- [Task instructions]
Extract the records in full, leaving every picture out.

- [Exercise material]

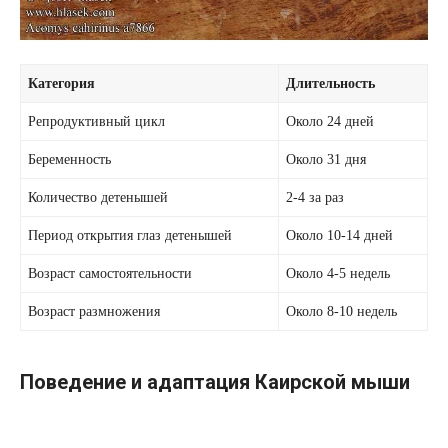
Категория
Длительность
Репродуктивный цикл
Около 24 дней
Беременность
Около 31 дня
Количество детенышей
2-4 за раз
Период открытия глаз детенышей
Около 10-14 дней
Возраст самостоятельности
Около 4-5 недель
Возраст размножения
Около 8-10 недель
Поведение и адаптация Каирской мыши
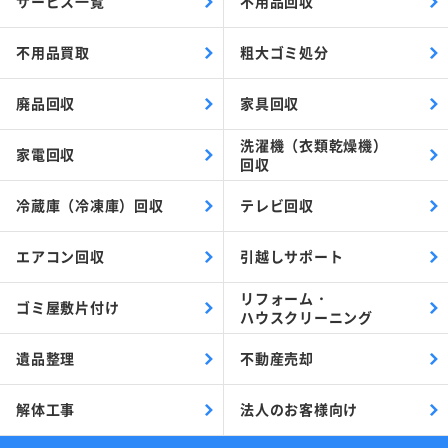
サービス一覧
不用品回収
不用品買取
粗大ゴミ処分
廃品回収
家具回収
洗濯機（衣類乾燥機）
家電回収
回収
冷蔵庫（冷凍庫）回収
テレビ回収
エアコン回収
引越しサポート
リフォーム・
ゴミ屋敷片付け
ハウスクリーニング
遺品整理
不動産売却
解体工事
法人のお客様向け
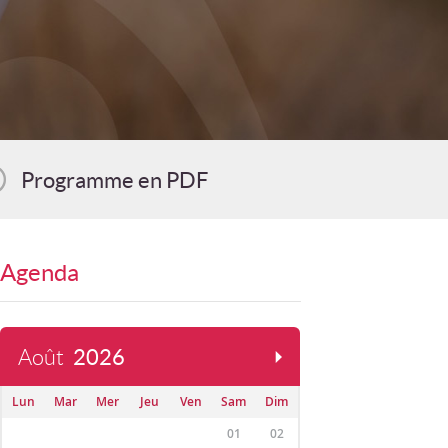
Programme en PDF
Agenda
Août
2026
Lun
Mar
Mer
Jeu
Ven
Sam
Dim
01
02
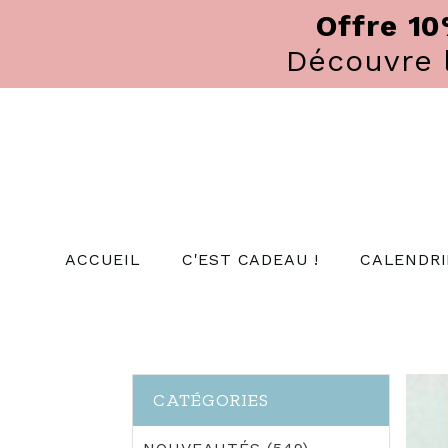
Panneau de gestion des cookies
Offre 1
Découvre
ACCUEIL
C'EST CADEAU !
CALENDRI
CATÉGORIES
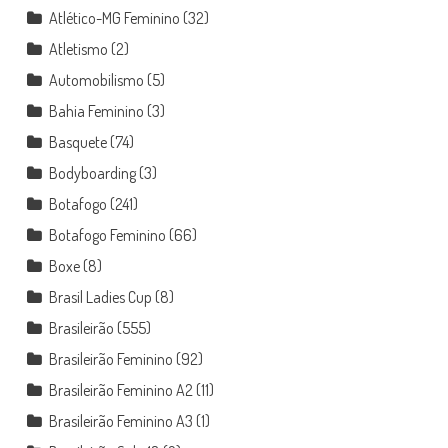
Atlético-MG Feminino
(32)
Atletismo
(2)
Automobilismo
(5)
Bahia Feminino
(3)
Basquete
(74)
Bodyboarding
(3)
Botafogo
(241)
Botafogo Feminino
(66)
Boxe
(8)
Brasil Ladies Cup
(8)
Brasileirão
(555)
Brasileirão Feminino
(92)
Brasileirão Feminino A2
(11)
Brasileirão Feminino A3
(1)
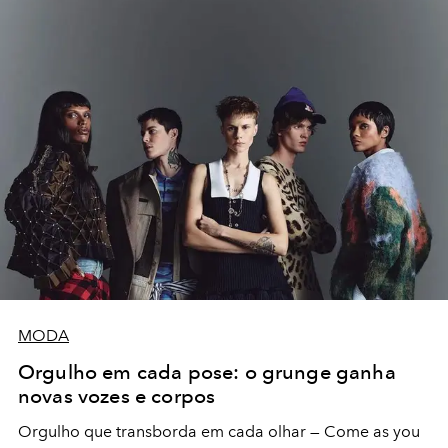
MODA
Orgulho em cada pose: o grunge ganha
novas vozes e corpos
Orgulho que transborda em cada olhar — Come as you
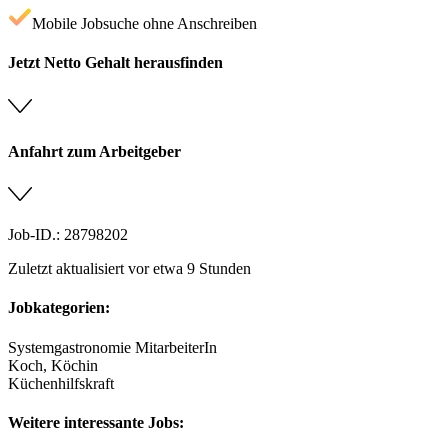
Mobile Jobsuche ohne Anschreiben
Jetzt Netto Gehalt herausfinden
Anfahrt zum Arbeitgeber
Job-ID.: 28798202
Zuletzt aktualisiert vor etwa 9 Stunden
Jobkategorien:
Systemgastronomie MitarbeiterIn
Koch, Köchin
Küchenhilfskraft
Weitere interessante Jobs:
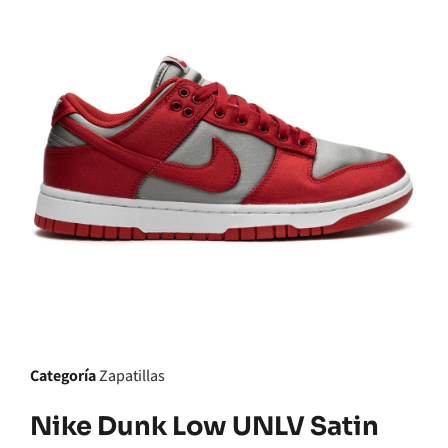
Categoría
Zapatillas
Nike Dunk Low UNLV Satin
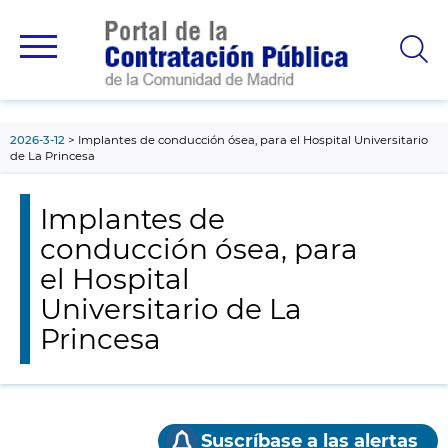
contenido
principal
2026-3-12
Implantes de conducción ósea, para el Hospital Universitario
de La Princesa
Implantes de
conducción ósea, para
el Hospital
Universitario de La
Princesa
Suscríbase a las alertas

- [Response to this exercise]
Категория
Длительность
Репродуктивный цикл
Около 24 дней
Беременность
Около 31 дня
Количество детенышей
2-4 за раз
Период открытия глаз детенышей
Около 10-14 дней
Возраст самостоятельности
Около 4-5 недель
Возраст размножения
Около 8-10 недель
Поведение и адаптация Каирской мыши
サービス一覧
不用品回収
不用品買取
粗大ゴミ処分
廃品回収
家具回収
洗濯機（衣類乾燥機）
家電回収
回収
冷蔵庫（冷凍庫）回収
テレビ回収
エアコン回収
引越しサポート
リフォーム・
ゴミ屋敷片付け
ハウスクリーニング
遺品整理
不動産売却
解体工事
法人のお客様向け
Programme en PDF
Agenda
Août
2026
Lun
Mar
Mer
Jeu
Ven
Sam
Dim
01
02
Panneau de gestion des cookies
Offre 1
Découvre
ACCUEIL
C'EST CADEAU !
CALENDRI
CATÉGORIES
Atlético-MG Feminino
(32)
Atletismo
(2)
Automobilismo
(5)
Bahia Feminino
(3)
Basquete
(74)
Bodyboarding
(3)
Botafogo
(241)
Botafogo Feminino
(66)
Boxe
(8)
Brasil Ladies Cup
(8)
Brasileirão
(555)
Brasileirão Feminino
(92)
Brasileirão Feminino A2
(11)
Brasileirão Feminino A3
(1)
MODA
Orgulho em cada pose: o grunge ganha
novas vozes e corpos
Orgulho que transborda em cada olhar — Come as you
Mobile Jobsuche ohne Anschreiben
Jetzt Netto Gehalt herausfinden
Anfahrt zum Arbeitgeber
Job-ID.: 28798202
Zuletzt aktualisiert vor etwa 9 Stunden
Jobkategorien:
Systemgastronomie MitarbeiterIn
Koch, Köchin
Küchenhilfskraft
Weitere interessante Jobs:
Categoría
Zapatillas
Nike Dunk Low UNLV Satin
contenido
principal
2026-3-12
Implantes de conducción ósea, para el Hospital Universitario
de La Princesa
Implantes de
conducción ósea, para
el Hospital
Universitario de La
Princesa
Suscríbase a las alertas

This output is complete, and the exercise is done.